Elle différencie toutefois les responsabilités des grandes plates-formes  et les plus petites.  Elle impose aux plus grandes (dites « structurantes ») de se doter d’une « analyse des risques » et de disposer des moyens nécessaires pour la surveillance des contenus : ces entreprises seront soumises à des audits pour mesurer le caractère approprié des mesures prises. L’objectif est d’organiser une réaction rapide en cas de contenu délictueux. La commission disposera d’un pouvoir de contrôle et de sanction, amendes pouvant atteindre 6 % du CA, voire, en cas de danger pour la vie ou la sécurité des personnes, droit de demander au juge une suspension du droit d’opérer sur le territoire européen.
---
• CONSIGNES
Reprenez le texte sur l'encadrement des plateformes en ligne à partir de sa dernière phrase. Le matériel présenté ensuite n'a aucun lien avec le texte.

• LIGNES DE DONNÉES
---
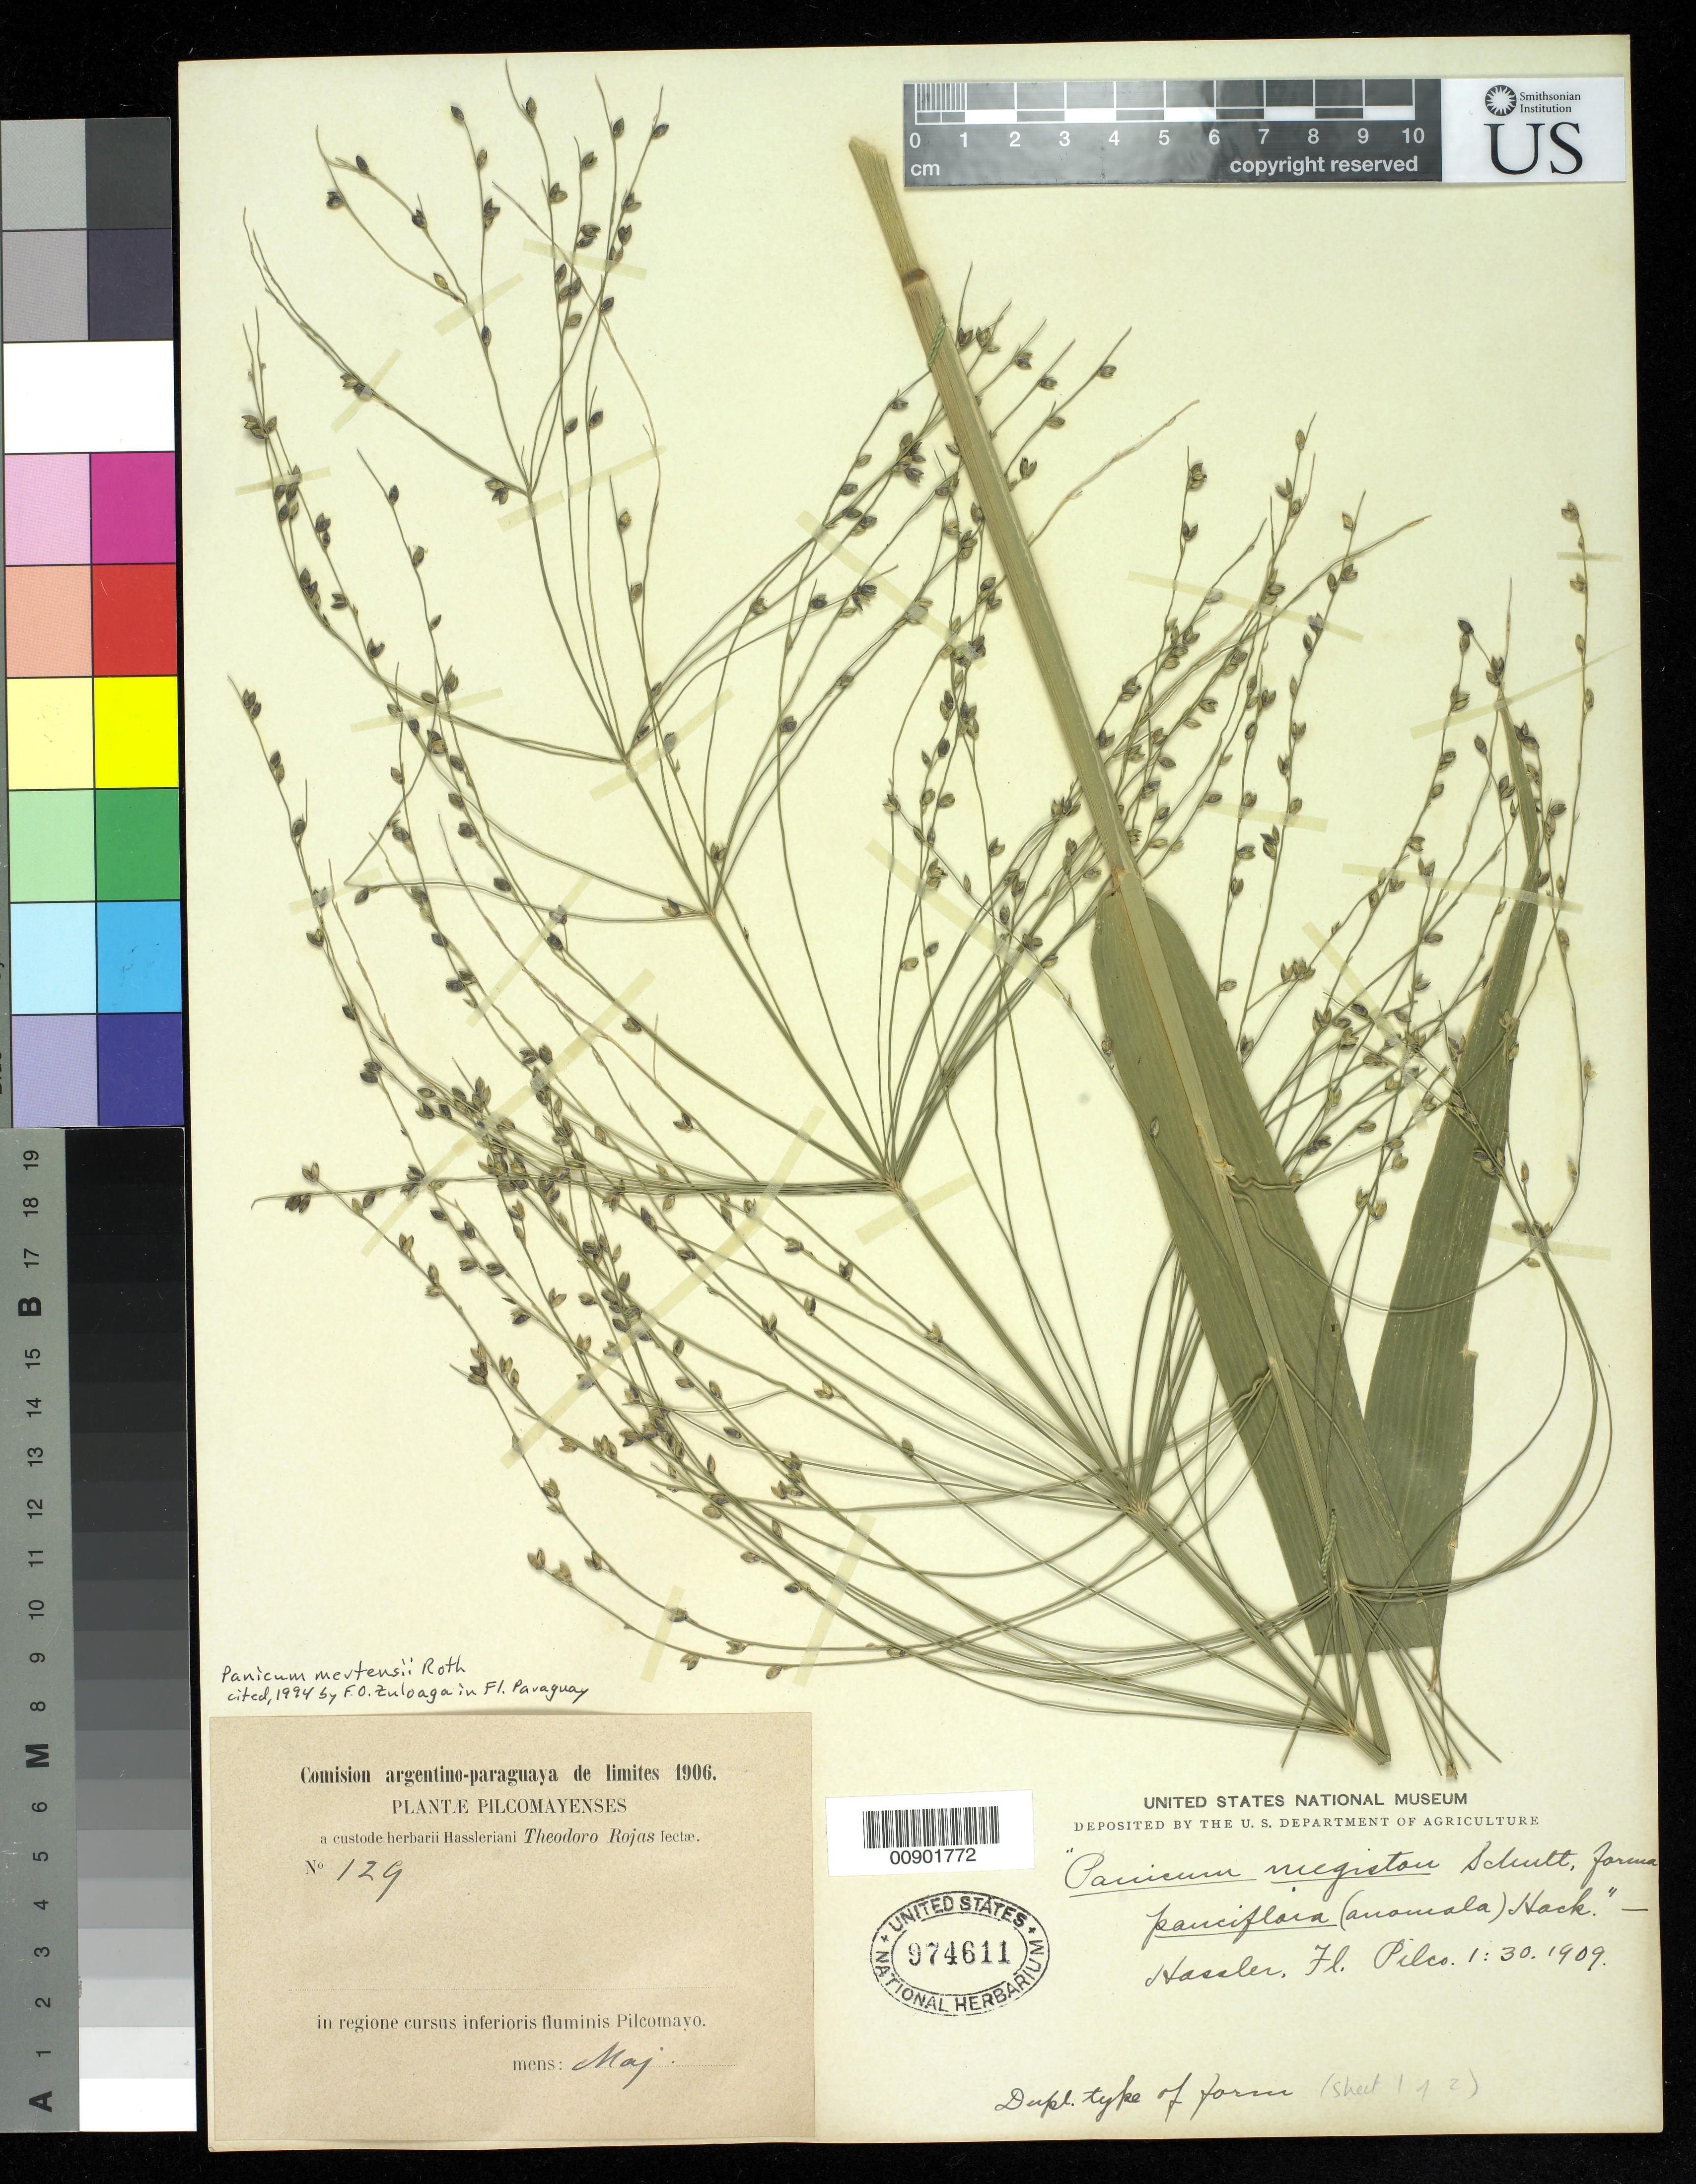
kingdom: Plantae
---
• RÉPONSE
Quant aux mesures d’interdiction des pratiques anticoncurrentielles, elles ne s’appliqueront qu’aux « gate-keepers » ou « contrôleurs d’accès », moteurs de recherche, réseaux sociaux  et services d’intermédiation dits essentiels : les critères utilisés de manière cumulative pour définir cette cible portent sur la taille, mesurée par le chiffre d’affaires (6,5 Mds au cours des trois derniers exercices) ou par la capitalisation (65 Mds) et par une présence forte dans au moins 3 États membres ; sur la clientèle (45 millions d’utilisateurs chaque mois et 10 000 entreprises européennes utilisatrices) ; sur le caractère durable de l’implantation mesurée par la durée pendant laquelle l’entreprise répond aux deux critères précédents (3 ans). Les entreprises utilisatrices devront alors pouvoir accéder à certaines informations (données sur leur propre activité, vérification de l’impact de leur publicité) ; elles auront le droit d’utiliser d’autres plates-formes  ou d’autres médias ;  et les contrôleurs d’accès ne pourront plus faire bénéficier leurs propres produits d’un traitement plus favorable ni les consommateurs d’accéder aux services des entreprises en dehors de leur plate-forme ni empêcher les utilisateurs de désinstaller certaines applications préinstallées. Les sanctions peuvent aller jusqu’à des amendes atteignant 10 % du CA de la plate-forme et, pour celles qui enfreindraient systématiquement les textes, à l’obligation d’accepter des mesures correctives.

 La légitimité de la démarche….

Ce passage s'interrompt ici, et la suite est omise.